▶ [AIM OF THE TASK]:
Each line of the data below holding the word "linejoin" must be copied.

(Items from a data source)
··········
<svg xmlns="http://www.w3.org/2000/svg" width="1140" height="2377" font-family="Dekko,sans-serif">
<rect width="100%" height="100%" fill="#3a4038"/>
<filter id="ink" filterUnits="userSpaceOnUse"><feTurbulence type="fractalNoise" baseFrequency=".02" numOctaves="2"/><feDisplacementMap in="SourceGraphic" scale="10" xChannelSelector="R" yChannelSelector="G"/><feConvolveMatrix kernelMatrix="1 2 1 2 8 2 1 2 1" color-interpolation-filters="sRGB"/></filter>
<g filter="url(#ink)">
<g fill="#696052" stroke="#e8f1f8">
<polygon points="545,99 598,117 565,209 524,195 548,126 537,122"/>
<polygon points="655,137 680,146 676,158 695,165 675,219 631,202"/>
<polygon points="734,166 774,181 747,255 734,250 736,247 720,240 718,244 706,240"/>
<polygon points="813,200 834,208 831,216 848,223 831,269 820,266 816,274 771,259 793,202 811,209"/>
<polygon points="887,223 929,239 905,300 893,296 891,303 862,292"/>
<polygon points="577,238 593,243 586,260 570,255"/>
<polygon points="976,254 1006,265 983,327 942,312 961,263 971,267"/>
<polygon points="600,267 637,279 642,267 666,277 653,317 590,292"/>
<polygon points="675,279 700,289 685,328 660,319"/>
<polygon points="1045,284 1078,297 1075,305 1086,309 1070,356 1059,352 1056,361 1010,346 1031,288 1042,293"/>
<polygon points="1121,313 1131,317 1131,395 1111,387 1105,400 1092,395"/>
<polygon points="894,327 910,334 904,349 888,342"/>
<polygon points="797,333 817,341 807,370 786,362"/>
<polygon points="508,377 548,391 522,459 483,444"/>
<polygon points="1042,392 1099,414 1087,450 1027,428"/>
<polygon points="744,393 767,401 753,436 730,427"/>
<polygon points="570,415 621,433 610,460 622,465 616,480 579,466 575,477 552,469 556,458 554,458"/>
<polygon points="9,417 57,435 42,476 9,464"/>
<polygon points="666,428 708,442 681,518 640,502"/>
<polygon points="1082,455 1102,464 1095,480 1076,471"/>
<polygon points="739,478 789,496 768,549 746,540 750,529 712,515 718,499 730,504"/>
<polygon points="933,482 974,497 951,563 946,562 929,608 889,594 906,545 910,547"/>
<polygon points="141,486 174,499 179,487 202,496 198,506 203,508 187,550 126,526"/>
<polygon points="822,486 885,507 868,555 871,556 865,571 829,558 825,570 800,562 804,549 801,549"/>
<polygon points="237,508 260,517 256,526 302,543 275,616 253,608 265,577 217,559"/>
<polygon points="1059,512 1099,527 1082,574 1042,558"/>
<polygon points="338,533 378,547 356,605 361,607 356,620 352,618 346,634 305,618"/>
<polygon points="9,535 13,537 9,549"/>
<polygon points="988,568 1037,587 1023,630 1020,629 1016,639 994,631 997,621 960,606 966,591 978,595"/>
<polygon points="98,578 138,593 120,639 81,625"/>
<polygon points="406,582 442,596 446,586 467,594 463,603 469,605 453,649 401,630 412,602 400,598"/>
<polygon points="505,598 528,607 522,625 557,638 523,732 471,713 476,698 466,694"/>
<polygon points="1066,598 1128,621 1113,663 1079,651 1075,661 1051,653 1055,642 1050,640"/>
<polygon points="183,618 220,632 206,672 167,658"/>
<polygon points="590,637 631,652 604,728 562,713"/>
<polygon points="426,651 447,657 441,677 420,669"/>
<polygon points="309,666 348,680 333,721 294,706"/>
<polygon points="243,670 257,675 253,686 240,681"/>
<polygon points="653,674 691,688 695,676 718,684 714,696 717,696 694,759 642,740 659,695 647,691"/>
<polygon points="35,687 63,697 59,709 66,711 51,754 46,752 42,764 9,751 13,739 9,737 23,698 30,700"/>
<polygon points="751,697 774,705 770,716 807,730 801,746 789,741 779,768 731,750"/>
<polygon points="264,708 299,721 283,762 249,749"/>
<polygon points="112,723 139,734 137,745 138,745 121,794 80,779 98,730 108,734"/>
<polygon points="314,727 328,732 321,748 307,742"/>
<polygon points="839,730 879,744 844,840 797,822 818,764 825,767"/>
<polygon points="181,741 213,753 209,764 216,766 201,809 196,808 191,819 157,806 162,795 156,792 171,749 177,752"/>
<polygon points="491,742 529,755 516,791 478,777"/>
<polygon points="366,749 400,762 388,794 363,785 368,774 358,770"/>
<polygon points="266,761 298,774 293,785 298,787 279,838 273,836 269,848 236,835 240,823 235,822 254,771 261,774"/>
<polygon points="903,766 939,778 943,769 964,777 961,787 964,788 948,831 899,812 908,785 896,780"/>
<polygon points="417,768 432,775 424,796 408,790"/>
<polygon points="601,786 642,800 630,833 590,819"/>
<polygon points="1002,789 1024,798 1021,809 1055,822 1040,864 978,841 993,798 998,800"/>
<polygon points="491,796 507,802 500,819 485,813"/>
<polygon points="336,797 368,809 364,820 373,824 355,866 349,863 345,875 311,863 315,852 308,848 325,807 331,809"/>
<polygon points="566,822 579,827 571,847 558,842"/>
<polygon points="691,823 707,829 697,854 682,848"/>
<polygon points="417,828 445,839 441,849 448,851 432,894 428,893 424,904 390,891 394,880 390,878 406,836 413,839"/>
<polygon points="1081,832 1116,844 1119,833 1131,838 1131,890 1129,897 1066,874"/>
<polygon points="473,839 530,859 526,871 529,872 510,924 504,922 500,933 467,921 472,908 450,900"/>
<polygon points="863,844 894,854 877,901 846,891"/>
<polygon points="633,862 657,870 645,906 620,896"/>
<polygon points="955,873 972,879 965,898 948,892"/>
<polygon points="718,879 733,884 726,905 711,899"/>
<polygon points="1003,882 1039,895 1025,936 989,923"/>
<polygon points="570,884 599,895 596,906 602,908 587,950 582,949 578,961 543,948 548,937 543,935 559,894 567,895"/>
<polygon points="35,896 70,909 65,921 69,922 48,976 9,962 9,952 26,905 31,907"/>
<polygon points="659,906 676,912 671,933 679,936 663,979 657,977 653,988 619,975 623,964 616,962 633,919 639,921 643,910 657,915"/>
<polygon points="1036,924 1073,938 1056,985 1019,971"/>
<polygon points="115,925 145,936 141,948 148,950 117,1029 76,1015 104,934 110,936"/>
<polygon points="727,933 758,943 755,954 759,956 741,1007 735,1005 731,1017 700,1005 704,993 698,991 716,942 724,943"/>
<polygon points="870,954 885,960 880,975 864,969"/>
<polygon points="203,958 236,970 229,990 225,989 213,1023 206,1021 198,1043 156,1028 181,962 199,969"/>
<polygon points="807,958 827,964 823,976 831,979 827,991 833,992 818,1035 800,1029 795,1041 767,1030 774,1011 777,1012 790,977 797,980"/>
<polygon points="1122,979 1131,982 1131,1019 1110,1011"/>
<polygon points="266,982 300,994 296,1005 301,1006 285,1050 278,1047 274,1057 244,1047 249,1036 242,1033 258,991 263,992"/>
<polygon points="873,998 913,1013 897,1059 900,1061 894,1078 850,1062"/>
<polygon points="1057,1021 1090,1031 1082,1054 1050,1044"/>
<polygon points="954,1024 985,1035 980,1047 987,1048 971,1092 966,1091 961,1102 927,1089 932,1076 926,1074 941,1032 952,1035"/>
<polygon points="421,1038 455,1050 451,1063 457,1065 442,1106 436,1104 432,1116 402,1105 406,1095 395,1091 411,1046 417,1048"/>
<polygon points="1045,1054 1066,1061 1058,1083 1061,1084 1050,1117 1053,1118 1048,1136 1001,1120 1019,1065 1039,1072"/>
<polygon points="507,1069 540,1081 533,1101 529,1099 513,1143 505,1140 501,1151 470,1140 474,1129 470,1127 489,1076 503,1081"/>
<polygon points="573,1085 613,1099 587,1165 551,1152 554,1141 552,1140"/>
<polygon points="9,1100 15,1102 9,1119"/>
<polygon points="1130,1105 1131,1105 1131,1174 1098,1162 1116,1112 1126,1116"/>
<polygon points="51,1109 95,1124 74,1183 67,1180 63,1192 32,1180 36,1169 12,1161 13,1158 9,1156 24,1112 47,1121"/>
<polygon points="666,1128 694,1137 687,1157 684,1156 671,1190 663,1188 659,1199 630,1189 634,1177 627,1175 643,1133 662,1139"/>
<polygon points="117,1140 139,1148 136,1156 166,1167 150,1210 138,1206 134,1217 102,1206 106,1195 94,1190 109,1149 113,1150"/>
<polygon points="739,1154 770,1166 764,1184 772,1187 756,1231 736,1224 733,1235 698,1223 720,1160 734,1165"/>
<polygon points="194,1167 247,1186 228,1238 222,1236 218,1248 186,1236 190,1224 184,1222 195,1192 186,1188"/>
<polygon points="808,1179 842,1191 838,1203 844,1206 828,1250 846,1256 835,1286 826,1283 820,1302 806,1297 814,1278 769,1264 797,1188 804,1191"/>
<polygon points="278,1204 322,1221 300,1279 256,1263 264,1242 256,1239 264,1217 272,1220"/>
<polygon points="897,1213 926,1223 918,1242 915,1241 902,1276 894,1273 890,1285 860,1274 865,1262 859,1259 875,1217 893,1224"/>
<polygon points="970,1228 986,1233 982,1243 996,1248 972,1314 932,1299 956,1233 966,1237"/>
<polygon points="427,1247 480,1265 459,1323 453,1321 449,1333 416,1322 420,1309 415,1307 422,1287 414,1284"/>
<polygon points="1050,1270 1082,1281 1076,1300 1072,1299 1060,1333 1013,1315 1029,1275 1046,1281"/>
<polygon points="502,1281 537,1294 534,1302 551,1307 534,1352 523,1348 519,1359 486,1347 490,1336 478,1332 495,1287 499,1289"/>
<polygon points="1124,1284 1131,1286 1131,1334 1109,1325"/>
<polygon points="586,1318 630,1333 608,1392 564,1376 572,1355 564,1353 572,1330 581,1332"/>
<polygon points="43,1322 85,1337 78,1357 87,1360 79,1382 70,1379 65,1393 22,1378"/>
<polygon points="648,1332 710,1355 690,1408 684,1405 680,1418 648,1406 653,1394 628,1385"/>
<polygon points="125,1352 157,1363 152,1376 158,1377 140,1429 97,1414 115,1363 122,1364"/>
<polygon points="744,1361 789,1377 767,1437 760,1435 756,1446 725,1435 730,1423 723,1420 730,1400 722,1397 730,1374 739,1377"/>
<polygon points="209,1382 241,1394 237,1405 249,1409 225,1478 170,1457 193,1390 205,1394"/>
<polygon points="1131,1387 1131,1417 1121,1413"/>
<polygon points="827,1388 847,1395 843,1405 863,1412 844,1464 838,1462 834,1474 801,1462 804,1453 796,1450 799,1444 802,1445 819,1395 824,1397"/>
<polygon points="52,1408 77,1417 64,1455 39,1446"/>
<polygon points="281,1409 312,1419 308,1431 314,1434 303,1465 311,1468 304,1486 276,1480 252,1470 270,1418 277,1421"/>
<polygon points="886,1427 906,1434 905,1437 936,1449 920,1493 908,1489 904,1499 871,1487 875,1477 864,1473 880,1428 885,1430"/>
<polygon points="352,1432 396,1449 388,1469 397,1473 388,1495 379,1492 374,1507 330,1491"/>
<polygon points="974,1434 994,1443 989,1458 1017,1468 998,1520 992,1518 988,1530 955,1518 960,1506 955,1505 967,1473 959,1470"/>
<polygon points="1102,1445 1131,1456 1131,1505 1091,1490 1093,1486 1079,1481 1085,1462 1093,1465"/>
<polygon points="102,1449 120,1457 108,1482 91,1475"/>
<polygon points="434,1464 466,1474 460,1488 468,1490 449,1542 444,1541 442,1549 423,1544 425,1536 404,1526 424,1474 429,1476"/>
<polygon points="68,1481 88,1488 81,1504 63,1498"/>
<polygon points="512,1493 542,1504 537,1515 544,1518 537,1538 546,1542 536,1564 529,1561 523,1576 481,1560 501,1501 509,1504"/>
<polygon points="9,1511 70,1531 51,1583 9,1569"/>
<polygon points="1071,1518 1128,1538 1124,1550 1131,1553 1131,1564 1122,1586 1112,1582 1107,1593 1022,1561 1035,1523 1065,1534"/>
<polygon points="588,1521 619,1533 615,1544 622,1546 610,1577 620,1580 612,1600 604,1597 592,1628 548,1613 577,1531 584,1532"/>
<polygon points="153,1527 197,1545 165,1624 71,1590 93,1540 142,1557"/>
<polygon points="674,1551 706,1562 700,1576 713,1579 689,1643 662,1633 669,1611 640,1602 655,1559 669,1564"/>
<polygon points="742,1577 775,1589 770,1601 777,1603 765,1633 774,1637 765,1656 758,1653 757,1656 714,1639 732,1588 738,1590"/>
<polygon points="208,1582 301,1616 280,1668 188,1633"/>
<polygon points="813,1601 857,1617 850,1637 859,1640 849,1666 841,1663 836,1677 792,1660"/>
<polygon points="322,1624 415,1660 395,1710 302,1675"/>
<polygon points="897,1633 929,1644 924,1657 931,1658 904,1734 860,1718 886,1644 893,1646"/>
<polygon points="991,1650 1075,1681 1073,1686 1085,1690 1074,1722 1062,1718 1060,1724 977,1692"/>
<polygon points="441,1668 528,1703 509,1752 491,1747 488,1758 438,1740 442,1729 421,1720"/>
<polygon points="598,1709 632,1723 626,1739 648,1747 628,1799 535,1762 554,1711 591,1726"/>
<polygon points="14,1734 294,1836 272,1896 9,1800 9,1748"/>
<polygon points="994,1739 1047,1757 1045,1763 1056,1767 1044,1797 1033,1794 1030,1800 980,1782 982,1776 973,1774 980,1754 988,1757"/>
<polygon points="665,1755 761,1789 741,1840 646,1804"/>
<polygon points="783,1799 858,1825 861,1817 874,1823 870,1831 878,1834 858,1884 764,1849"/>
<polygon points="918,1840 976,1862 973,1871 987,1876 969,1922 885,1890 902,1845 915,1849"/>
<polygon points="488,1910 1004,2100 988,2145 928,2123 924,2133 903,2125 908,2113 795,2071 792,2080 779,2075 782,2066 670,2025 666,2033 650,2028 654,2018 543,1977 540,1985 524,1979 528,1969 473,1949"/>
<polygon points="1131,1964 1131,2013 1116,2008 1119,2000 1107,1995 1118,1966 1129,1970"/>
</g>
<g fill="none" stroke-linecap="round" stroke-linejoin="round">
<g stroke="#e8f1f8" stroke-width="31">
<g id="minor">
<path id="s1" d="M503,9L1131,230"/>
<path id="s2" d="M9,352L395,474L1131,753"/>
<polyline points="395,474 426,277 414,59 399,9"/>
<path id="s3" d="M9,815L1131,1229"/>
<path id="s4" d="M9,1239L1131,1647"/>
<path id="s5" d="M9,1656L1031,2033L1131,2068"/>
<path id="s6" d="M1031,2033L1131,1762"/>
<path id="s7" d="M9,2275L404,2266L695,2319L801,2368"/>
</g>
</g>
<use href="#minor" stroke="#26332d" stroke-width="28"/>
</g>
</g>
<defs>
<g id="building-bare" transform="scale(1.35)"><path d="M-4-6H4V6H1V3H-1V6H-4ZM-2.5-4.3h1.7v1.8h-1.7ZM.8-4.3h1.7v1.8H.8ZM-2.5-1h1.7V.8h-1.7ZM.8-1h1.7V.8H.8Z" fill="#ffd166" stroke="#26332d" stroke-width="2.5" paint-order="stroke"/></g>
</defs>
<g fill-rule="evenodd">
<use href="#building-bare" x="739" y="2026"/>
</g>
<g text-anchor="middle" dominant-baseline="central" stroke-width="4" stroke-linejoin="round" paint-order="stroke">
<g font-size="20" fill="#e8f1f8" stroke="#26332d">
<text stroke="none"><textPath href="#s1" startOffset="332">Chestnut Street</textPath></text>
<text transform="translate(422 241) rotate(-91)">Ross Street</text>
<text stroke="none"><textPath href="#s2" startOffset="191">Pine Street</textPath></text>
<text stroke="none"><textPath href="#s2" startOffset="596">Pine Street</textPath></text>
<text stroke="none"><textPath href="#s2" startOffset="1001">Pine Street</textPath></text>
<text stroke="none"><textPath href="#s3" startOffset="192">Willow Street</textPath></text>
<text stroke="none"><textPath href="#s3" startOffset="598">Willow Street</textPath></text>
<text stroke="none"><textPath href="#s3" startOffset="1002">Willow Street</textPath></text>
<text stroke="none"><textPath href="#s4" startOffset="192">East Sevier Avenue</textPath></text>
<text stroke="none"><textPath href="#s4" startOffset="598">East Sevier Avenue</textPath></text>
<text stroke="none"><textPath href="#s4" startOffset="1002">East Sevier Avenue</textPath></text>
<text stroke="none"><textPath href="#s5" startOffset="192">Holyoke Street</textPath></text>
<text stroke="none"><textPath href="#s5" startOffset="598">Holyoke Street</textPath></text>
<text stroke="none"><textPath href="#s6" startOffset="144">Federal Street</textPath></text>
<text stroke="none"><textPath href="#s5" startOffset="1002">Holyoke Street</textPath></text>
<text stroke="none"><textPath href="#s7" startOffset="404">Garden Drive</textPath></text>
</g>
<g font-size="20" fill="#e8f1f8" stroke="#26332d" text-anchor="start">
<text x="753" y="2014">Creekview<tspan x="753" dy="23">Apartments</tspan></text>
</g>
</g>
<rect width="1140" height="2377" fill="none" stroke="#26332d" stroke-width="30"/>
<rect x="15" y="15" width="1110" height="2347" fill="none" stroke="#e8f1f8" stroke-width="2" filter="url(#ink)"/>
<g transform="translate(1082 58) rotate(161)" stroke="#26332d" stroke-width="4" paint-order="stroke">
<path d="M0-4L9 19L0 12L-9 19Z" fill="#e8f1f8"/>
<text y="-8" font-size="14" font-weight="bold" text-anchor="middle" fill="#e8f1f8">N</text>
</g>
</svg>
··········
▶ [TASK SOLUTION]:
<g fill="none" stroke-linecap="round" stroke-linejoin="round">
<g text-anchor="middle" dominant-baseline="central" stroke-width="4" stroke-linejoin="round" paint-order="stroke">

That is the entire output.